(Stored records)
BEGIN
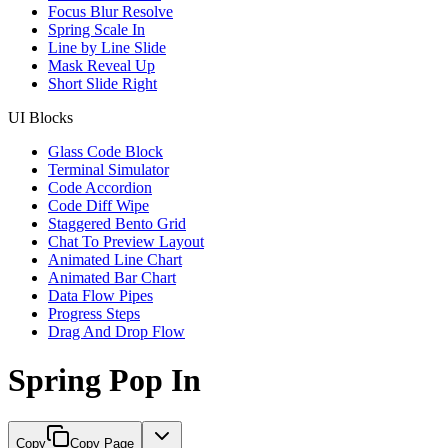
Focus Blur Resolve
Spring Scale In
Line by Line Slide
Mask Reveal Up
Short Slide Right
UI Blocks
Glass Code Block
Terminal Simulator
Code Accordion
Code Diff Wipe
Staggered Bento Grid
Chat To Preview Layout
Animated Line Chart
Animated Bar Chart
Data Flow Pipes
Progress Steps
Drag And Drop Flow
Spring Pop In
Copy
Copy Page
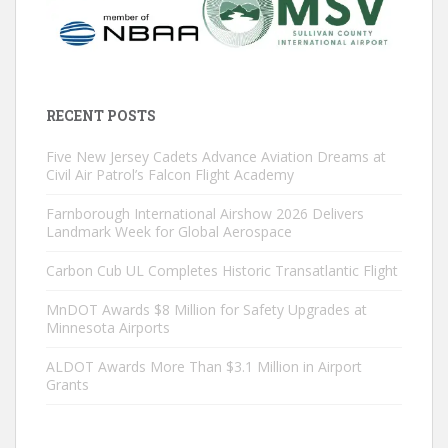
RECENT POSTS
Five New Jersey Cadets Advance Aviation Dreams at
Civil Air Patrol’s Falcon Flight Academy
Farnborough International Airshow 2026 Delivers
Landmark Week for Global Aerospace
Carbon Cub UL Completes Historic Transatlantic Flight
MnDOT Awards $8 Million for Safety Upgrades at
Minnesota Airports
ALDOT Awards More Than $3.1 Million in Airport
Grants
END
BEGIN
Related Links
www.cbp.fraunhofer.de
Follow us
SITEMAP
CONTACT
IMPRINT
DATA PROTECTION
END
- Directive
Scan the data above for the string "Flight". Copy every line in which it appears.

- Your solution
Civil Air Patrol’s Falcon Flight Academy
Carbon Cub UL Completes Historic Transatlantic Flight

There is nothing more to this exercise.